--- begin PAGE TEXT ---
Until 2006, nearly all visitors to Thailand landed here at Don Mueang Airport. Don Mueang has been an important airline hub, and for a long time held the title of second busiest airport in Asia by passenger volume. The first commercial flights in Don Mueang Airport started in 1924; since then, the airport has been a commercial motor for the whole district, attracting many hotels and businesses. Because of this commercial activity, Bangkok mostly expanded northwards and Phahonyothin turned into one of the most developed suburbs of Bangkok. Many of Bangkok's residents live here and commute to downtown every day. Getting from the fringes to the southern part of Phahonyothin might take two hours or more, depending on traffic.
While the northern part is barely attended by foreign visitors, the southern part has some major highlights. Shopping is the main activity here; a visitor hasn't been to Bangkok without visiting the huge Chatuchak Weekend Market, the largest market in Southeast Asia with over 8,000 stalls. And while still off the beaten track to foreigners, Soi Ari turned into a hip artist-y neighbourhood with plenty of cheap dining options.
With the opening of Suvarnabhumi Airport in 2006, Don Mueang Airport closed down completely for one year. After a big renovation, it was reopened in 2007 for non-connecting domestic flights, but still few airlines make use of it. The economic engine that Don Mueang used to be suddenly stopped working. In a snap, five-star hotels turned into two-star hotels and airport-related businesses moved out of the far north. Luckily, 30 kilometres south, commercial activity is still alive and kicking.
Phahonyothin is a major arterial road, and as many Bangkokians that live here work in downtown, there are plenty of ways to get in.
By public transit
The Skytrain is an excellent way to get in and around Phahonyothin. The BTS Sukhumvit Line runs over Phahonyothin Road with the most important areas of the district covered. The line comes directly from Siam Square and Sukhumvit. If you're coming from Silom, you must transfer from the Silom Line onto the Sukhumvit Line at Siam BTS station.
The line passes Sanam Pao, Ari and Saphan Khwai, before reaching its final destination at Mo Chit, which is nearby the Chatuchak Weekend Market and the Northern Bus Terminal. At Mo Chit, the Skytrain intersects with MRT metro system Chatuchak Park, so you can easily continue your way from there to Ratchadaphisek.
The metro only covers a small part of Phahonyothin, but it actually gets higher up than the Skytrain. If you need to go to the far north, take the metro to Phahon Yothin MRT station and then continue your way by metered taxi or bus. The metro is also a more convenient way of getting to the Chatuchak Weekend Market. MRT station Kamphaeng Phet drops you right in front of the main entrance of Chatuchak, arguably the most interesting part of the market. Chatuchak Park MRT station also gets you there, but you still have to walk to the eastern entrance. The metro terminates at Bang Sue, an important train station that can be used if you're taking the train in northern or northeastern direction.
--- end PAGE TEXT ---
EXERCISE SET:
**a)** According to the Phahonyothin travel text, which MRT station lets you off right in front of the main entrance of the Chatuchak Weekend Market?
**b)** Go on with the Phahonyothin travel text, picking up right after its last sentence.
None of the lines are needed for this.
--- begin RECORDS SHOWN ---
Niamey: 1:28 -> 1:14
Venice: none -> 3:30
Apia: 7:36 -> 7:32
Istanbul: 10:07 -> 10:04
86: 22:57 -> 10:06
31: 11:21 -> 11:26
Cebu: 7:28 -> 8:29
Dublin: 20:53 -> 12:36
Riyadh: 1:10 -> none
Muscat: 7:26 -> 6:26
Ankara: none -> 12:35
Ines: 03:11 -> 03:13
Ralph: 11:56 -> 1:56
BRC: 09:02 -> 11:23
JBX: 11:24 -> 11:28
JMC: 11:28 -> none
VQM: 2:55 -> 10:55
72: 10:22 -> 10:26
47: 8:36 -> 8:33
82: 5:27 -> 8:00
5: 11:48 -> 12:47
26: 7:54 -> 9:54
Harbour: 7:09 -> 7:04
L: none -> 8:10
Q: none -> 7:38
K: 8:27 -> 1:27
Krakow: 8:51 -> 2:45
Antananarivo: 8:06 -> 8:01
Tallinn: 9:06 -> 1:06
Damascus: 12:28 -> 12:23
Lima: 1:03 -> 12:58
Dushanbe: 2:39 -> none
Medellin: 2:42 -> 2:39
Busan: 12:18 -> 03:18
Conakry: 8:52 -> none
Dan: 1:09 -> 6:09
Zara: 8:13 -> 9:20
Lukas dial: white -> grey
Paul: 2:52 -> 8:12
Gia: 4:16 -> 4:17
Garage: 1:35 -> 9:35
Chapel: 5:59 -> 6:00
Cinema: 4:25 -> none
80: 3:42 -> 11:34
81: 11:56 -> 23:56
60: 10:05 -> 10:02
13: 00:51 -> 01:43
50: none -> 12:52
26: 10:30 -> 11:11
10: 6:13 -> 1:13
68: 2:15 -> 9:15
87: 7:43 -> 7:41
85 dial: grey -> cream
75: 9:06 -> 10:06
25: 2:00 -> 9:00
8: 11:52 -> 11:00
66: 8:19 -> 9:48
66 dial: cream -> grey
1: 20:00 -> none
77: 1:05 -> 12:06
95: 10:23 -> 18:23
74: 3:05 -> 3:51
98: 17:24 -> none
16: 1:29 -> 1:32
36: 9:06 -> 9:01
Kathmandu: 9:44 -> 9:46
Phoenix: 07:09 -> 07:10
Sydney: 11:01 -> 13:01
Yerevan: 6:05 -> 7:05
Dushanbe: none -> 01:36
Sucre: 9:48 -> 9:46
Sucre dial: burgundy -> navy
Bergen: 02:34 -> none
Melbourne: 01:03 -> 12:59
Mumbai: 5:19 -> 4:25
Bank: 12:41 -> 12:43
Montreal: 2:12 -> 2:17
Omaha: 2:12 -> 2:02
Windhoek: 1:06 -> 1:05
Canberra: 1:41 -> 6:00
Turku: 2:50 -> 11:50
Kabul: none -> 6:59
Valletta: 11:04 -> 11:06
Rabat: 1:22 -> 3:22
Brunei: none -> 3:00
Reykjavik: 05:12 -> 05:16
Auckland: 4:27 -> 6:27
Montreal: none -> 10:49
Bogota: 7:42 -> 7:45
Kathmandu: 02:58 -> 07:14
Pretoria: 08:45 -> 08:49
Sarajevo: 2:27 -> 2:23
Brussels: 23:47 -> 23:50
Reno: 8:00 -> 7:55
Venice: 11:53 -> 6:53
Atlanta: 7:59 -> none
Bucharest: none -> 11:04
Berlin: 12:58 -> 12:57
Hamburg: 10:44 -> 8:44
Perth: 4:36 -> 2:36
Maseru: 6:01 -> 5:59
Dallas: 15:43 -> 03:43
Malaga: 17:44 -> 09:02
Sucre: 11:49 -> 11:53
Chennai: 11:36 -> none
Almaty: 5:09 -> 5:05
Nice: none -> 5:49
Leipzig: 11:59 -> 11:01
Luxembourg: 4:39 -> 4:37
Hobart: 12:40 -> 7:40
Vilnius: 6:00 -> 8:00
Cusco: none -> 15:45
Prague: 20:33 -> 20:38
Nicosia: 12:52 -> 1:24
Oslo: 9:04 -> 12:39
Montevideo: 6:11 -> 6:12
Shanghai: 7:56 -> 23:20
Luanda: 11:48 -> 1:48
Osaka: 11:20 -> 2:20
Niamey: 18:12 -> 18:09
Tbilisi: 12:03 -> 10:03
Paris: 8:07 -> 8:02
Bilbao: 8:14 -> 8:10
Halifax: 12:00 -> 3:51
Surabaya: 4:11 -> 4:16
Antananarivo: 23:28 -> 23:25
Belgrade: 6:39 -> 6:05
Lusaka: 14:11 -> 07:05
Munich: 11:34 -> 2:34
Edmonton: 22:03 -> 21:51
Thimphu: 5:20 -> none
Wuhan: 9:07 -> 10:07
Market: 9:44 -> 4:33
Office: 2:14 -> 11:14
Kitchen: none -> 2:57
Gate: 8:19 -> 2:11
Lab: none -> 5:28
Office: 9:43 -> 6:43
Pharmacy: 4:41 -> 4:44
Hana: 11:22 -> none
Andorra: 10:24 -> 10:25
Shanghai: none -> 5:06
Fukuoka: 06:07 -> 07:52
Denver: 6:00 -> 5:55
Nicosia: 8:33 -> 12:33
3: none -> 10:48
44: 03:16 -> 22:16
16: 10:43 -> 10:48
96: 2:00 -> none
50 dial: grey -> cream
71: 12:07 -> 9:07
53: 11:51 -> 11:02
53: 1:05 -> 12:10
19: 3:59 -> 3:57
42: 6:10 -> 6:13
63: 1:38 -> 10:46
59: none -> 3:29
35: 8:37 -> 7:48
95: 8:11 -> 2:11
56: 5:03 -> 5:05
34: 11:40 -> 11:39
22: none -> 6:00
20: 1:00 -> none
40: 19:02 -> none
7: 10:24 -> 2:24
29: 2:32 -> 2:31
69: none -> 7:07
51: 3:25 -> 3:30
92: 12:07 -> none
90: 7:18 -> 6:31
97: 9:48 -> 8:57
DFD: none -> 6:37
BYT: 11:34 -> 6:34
--- end RECORDS SHOWN ---
TASK RESPONSES:
**a)** Kamphaeng Phet

**b)**
By busPhahonyothin stretches as far north as 30km, and the BTS and MRT systems don't even reach close to it. So you'll have to travel as the locals do — by bus. Going by taxi is also possible, but that costs a lot more. Keep in mind that bus travel in Phahonyothin is very troublesome, though. Getting from north to south can take you two hours or more, depending on traffic. The most important line is ordinary and air-conditioned Bus 59, which runs 24 hours a day. It starts at Sanam Luang in Rattanakosin and passes by Ratchdamnoen Klang Road (for Khao San Road) and Panfa Leelard pier, the western terminus of the Saen Saep Express Boat. It then continues through Lan Luang Road, Phetchaburi Road, and heads north along Phaya Thai Road, passing Victory Monument. From there, it goes all the way north along Phahonyothin Road passing the Chatuchak Weekend Market, Don Mueang Airport, and finally the Thammasat University campus in Rangsit.
Going by metered taxi is the most comfortable (and expensive) way to get in and around the district. It can be used for both short and long distances. Always insist on the meter. If the driver refuses, get out and get another taxi, as there is always another one waiting for you. A ride from Sukhumvit or Silom to Chatuchak Weekend Market shouldn't cost you more than 100 baht. If you're heading up north to Don Mueang Airport, expect a price in the 200-300 baht range, depending on traffic.
Bang Sue Train Station is a worthy alternative for the busy and crowded Hualamphong Train Station, but can only be used if you're heading to the north or northeast of the country. You can reach it using the MRT metro system, of which Bang Sue is the last stop. You can also take the Skytrain to Mo Chit and continue by metered taxi.
Elephant Buildingphone: +66 2 937-3300address: 369/38 Phahonyothin Soi 26The Elephant Building is one of the quirkiest buildings of the world, and has even won awards for being one of the ugliest. This 32-floor high-rise is composed of three towers that are connected to each other on the upper floors. The shape clearly resembles a grey elephant, Thailand's national animal. It even has eyes, ears and tusks, so nothing is left to the imagination. The building is used for residential and commercial purposes, with a bank, a post office, an EFL school and various shops on the first couple of floors.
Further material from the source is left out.